++++ Data supplied ++++
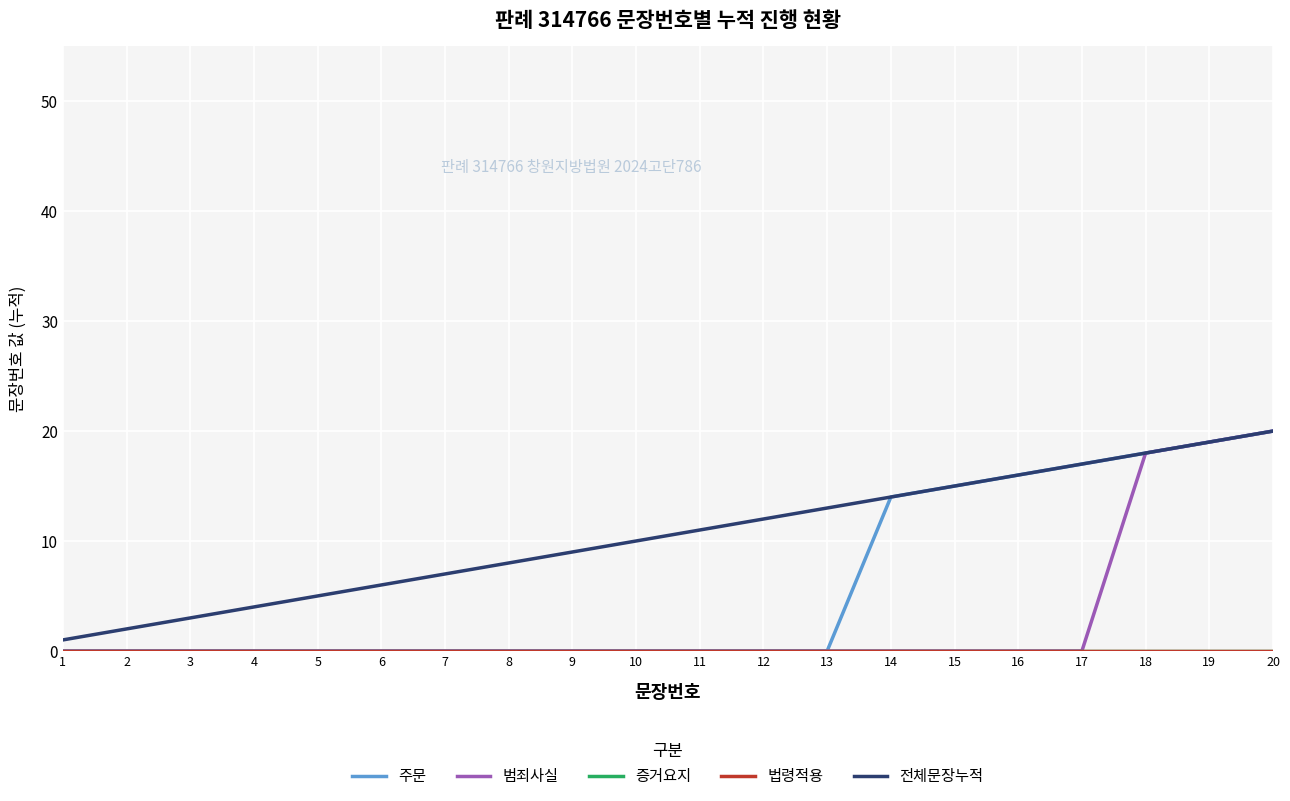

Reading left to right, list all the values displayed in this chart.

주문: 1=0	2=0	3=0	4=0	5=0	6=0	7=0	8=0	9=0	10=0	11=0	12=0	13=0	14=14	15=15	16=16	17=17	18=18	19=19	20=20
범죄사실: 1=0	2=0	3=0	4=0	5=0	6=0	7=0	8=0	9=0	10=0	11=0	12=0	13=0	14=0	15=0	16=0	17=0	18=18	19=19	20=20
증거요지: 1=0	2=0	3=0	4=0	5=0	6=0	7=0	8=0	9=0	10=0	11=0	12=0	13=0	14=0	15=0	16=0	17=0	18=0	19=0	20=0
법령적용: 1=0	2=0	3=0	4=0	5=0	6=0	7=0	8=0	9=0	10=0	11=0	12=0	13=0	14=0	15=0	16=0	17=0	18=0	19=0	20=0
전체문장누적: 1=1	2=2	3=3	4=4	5=5	6=6	7=7	8=8	9=9	10=10	11=11	12=12	13=13	14=14	15=15	16=16	17=17	18=18	19=19	20=20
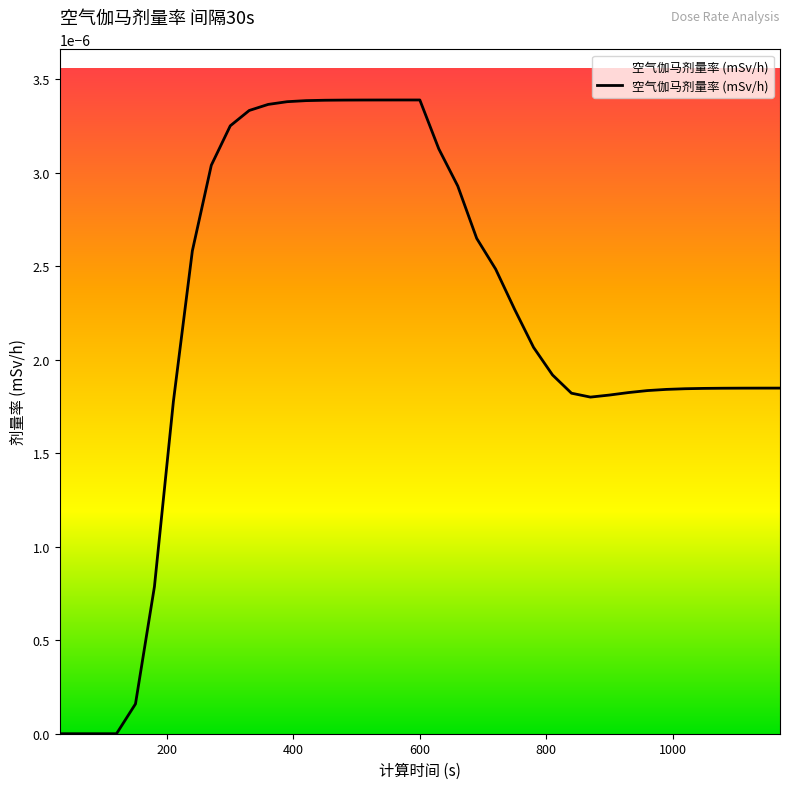

Is this an area chart (filled region under the line)?

No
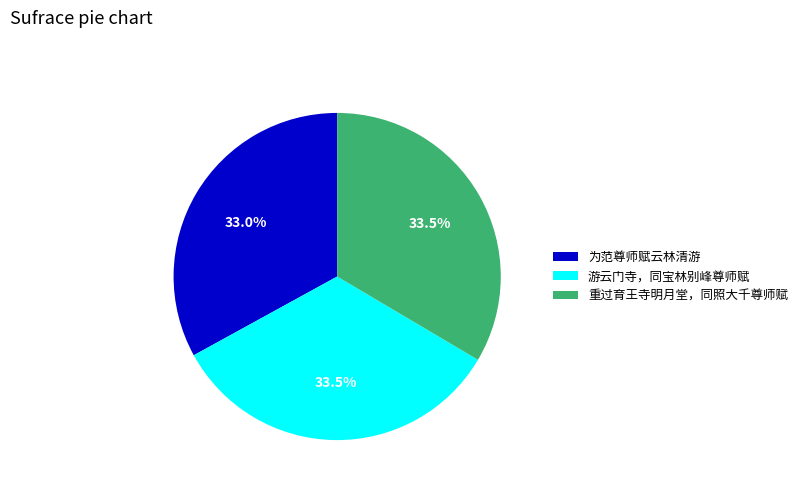

Does any single category account for the majority?

No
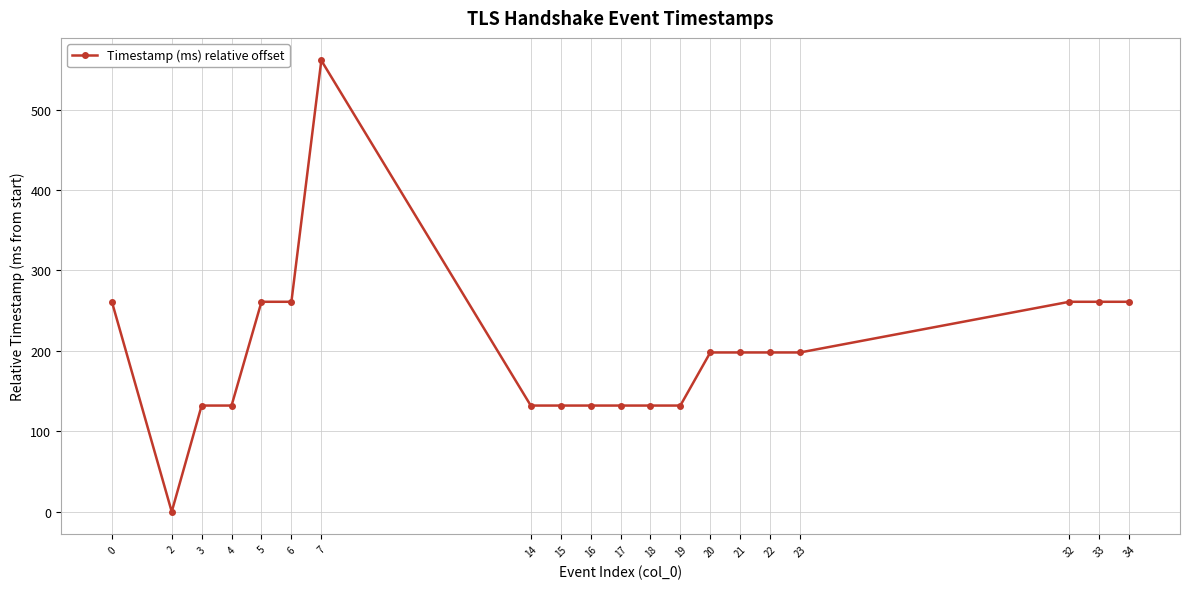

How many series are shown in this chart?

1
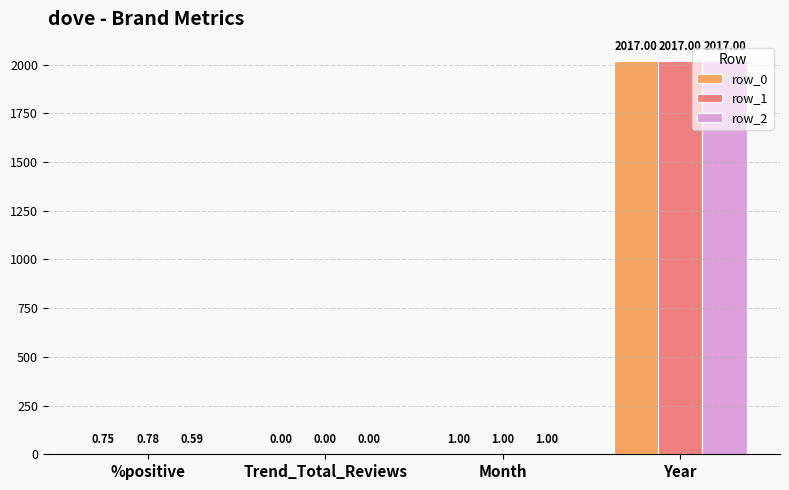

Between %positive and Month, which series saw the biggest shift?

row_2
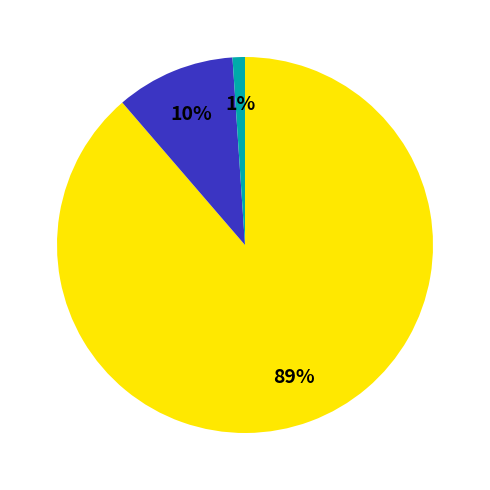

How many slices are in this pie chart?

3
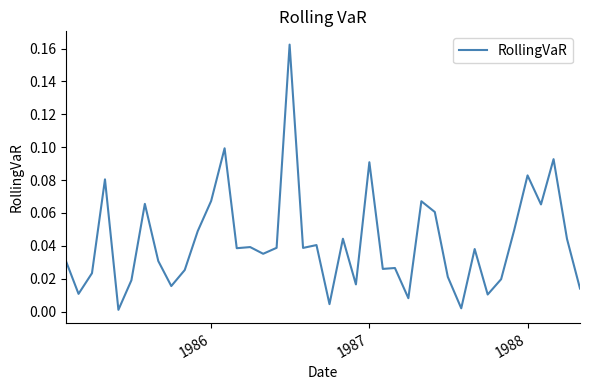

Does the chart display data point markers on the line(s)?

No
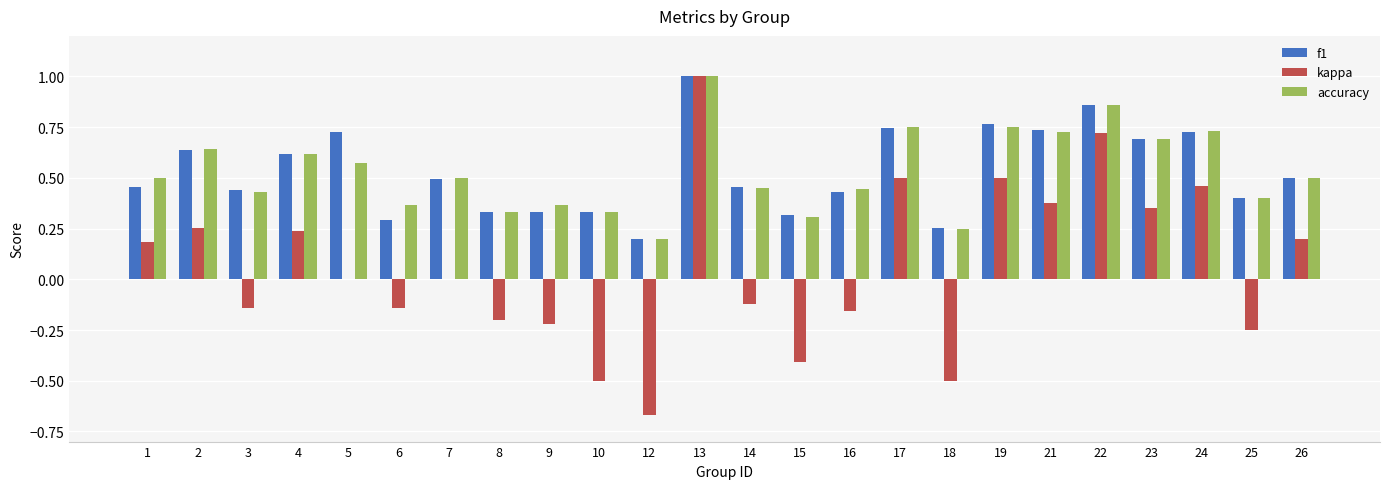

At which label is accuracy closest to 0?

12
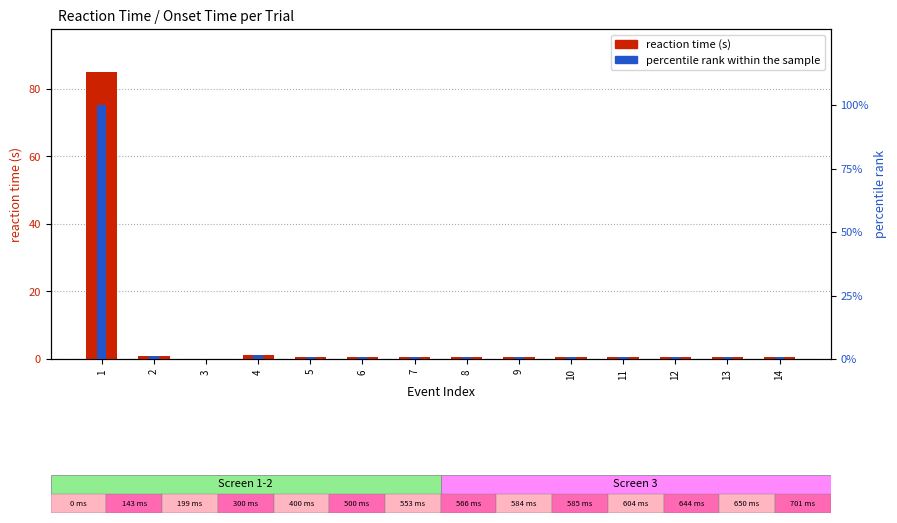

Which series has the largest total across all categories?

percentile rank within the sample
++++
__Task statement__
Rewrite all of the lines above, substituting "graph" for every "chart" and leaving everything else unchanged. Omit the pictures from your answer.

__Task result__
Reading left to right, list all the values displayed in this graph.

주문: 1=0	2=0	3=0	4=0	5=0	6=0	7=0	8=0	9=0	10=0	11=0	12=0	13=0	14=14	15=15	16=16	17=17	18=18	19=19	20=20
범죄사실: 1=0	2=0	3=0	4=0	5=0	6=0	7=0	8=0	9=0	10=0	11=0	12=0	13=0	14=0	15=0	16=0	17=0	18=18	19=19	20=20
증거요지: 1=0	2=0	3=0	4=0	5=0	6=0	7=0	8=0	9=0	10=0	11=0	12=0	13=0	14=0	15=0	16=0	17=0	18=0	19=0	20=0
법령적용: 1=0	2=0	3=0	4=0	5=0	6=0	7=0	8=0	9=0	10=0	11=0	12=0	13=0	14=0	15=0	16=0	17=0	18=0	19=0	20=0
전체문장누적: 1=1	2=2	3=3	4=4	5=5	6=6	7=7	8=8	9=9	10=10	11=11	12=12	13=13	14=14	15=15	16=16	17=17	18=18	19=19	20=20

Is this an area graph (filled region under the line)?

No

Does any single category account for the majority?

No

How many series are shown in this graph?

1

Between %positive and Month, which series saw the biggest shift?

row_2

How many slices are in this pie graph?

3

Does the graph display data point markers on the line(s)?

No

At which label is accuracy closest to 0?

12

Which series has the largest total across all categories?

percentile rank within the sample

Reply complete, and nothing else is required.